"Busting Ours, Saving Yours"
Thursday, January 13, 2005
The morning began with nothing in particular. In fact, it was normal, but frigid outside, and Collette was obliged to put on another sweater to withstand the cool, even inside the apartment. The sky was a cold sea gray with promise of more storm, as the lightening showers the night before.
Collette thought about those fun old days, when she and Diana were young ladies, more than happy and proud to attend the Mother’s winter tea that one cold January. There had even been a chocolate truffle in shiny wrapping at each place setting and a fancy china tea cup. Of course, they were all to bring their own tea cup, but with all the lovely colors and painted flowers and porcelain, it was a beautiful setting for little girls. And there were soft candles and dainty cakes with little forks. Ah – the carefree days of a younger childhood, she thought to herself. Those were the memories she liked to hold on to.
Meanwhile, OLeif was at the dining room table, fumbling with his newly found pomelo.
“Hmmmm,” he winced a bit as he chewed a bit of the tangy flesh off the first wedge, “if only it were a little more ripe.”
Collette laughed – more than half the pomelo had already come off in the form of a thick green skin, like a great granddaddy orange. Several years ago OLeif had sampled oversized persimmons and papaya. She figured the entire fruit selection at Dierbergs would be sampled within the year – kumquats next, perhaps.
On the way to work, the sign at Knight’s of Columbus had read “Texas Hold ‘Em Tour”, as the temperature slipped into the frigid zone.
Work had been somewhat stressful, unfulfilling, what with all the changes, and unwelcome ones at that. At first, things hadn’t been completely ornery. Ivy watched the flood waters in the creek from the main window with her binoculars and Joe brought donuts as an added plus, since it was his last day. Sniff, sniff, she and Ivy thought to themselves.
Meanwhile, the morning went slowly as Ivy leafed through Wednesday’s mail. She spotted an article in one piece, showing a photograph of the community college’s police academy graduating class, holding a sign with their motto – “Busting ours, saving yours”. They thought this was quite funny.
“Yeah… that’s a little different,” Ivy murmured to herself as the phone rang. “Oh, golly,” she sighed, as another came right after.
Soon the clouds broke forth white fluff and all the world was a snow globe and Ivy sat cradling her mug of hot tea, and Collette befuddled herself over the soon-coming uninviting plans for change in the office. Meanwhile, the old farmer’s crop machinery down by the silos were turning into snow-covered monsters; some seemed like giant bugs with green and red legs, dusted in heaven’s confectionery.
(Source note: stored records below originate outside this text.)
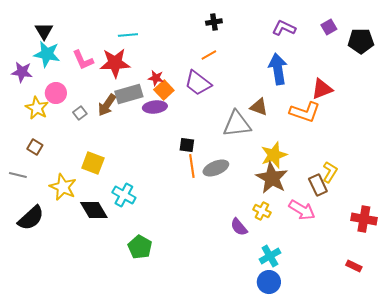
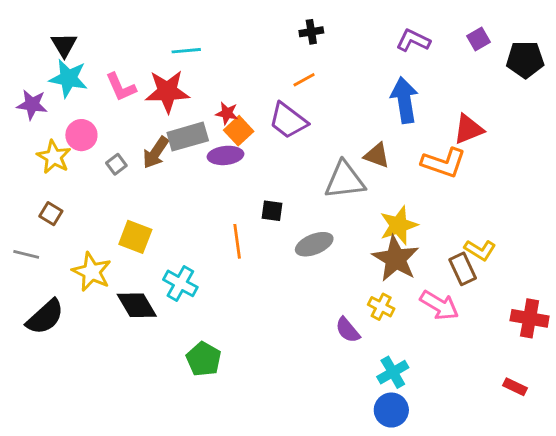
orange line: (192, 166) -> (237, 241), moved
yellow L-shape: (330, 172) -> (480, 250), turned 90

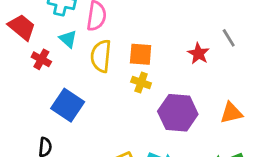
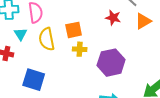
cyan triangle: (68, 39) -> (21, 34), turned 32
orange triangle: (231, 113) -> (143, 21), moved

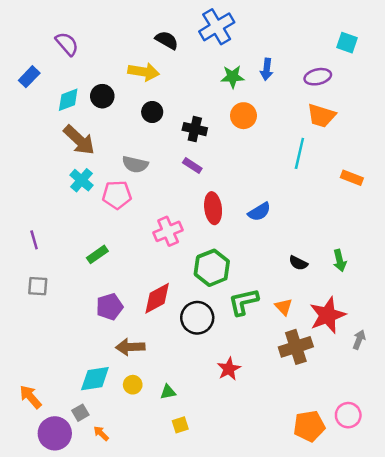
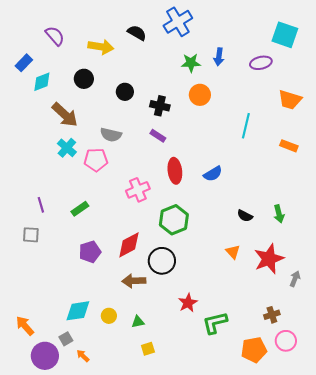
cyan square: (347, 43) -> (285, 35), size x1.5
yellow arrow: (144, 72) -> (101, 47), moved
cyan diamond: (68, 100) -> (42, 82), moved
orange trapezoid: (321, 116) -> (290, 100), moved
purple line: (34, 240) -> (41, 205), moved
green L-shape: (243, 302) -> (215, 323), moved
brown arrow: (130, 347) -> (134, 281), moved
brown cross: (296, 347) -> (272, 315), moved, size x0.6

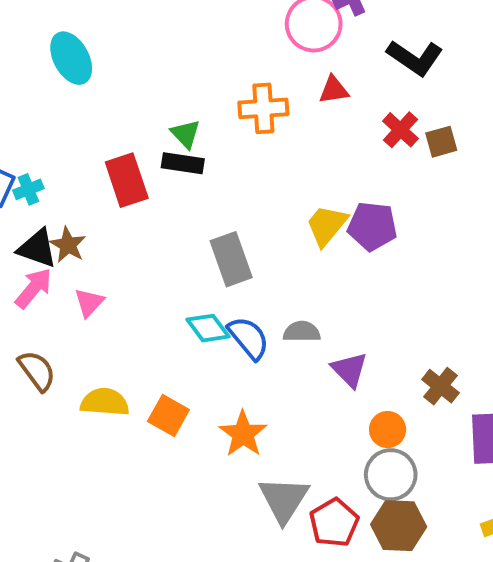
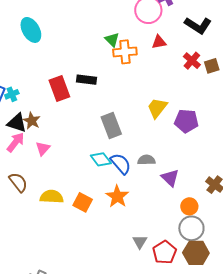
green triangle: (186, 134) -> (112, 40), moved
purple pentagon: (372, 226) -> (186, 121), moved
orange star: (243, 434) -> (117, 196), moved
gray triangle: (284, 500) -> (140, 242), size x0.6

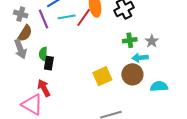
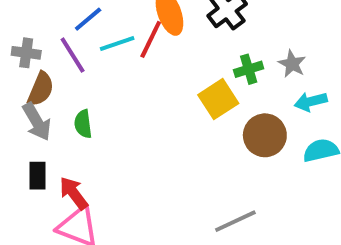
cyan arrow: (140, 58) -> (311, 102), moved
black rectangle: (49, 63) -> (37, 176), moved
yellow square: (102, 76) -> (218, 99), moved
red arrow: (44, 88) -> (74, 193), moved

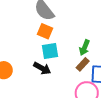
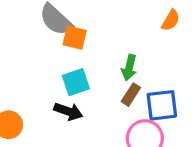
orange square: (45, 31) -> (75, 38), moved

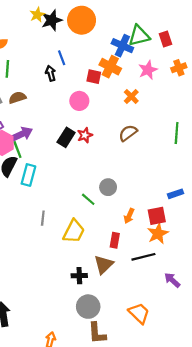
But the week before had been better, despite the sad prayers for tsunami orphans, a five year old with muscular dystrophy, another young boy with brain cancer, the sudden unexplained death of a three year old, and the diagnosis of colon cancer for Ivy’s sister, who had a fourteen year old adopted Japanese son… bleak it seemed for the world that day.
And yet, there were mixed nuts and a fresh fizzing bottle of Coke in the fridge down in the icy basement. Plus, Ivy had a marvelous way of describing things in an organized, detailed, and precise manner, a way in which it all seemed important and dignified. The stories she had – of living in Puerto Rico as a young child, tornadoes in Arkansas, her grandparents watching her and her two sisters and brother in New England and making delicious soups for them while her father was in Asia for the military, of how she and her husband, Mo, swam in a volcano crater in Hawaii for their honeymoon… She even had TMJ, carpel tunnel, tendinitis, and scoliosis, but one would never have guessed by looking at her. Her own mother had krone’s disease and had died when Ivy was in her late twenties. There was always something interesting to tell, and they enjoyed their Thursdays at the office. Collette wondered, however, if that would change now, with everything new coming in to turn the church upside down. It did not seem the best of days.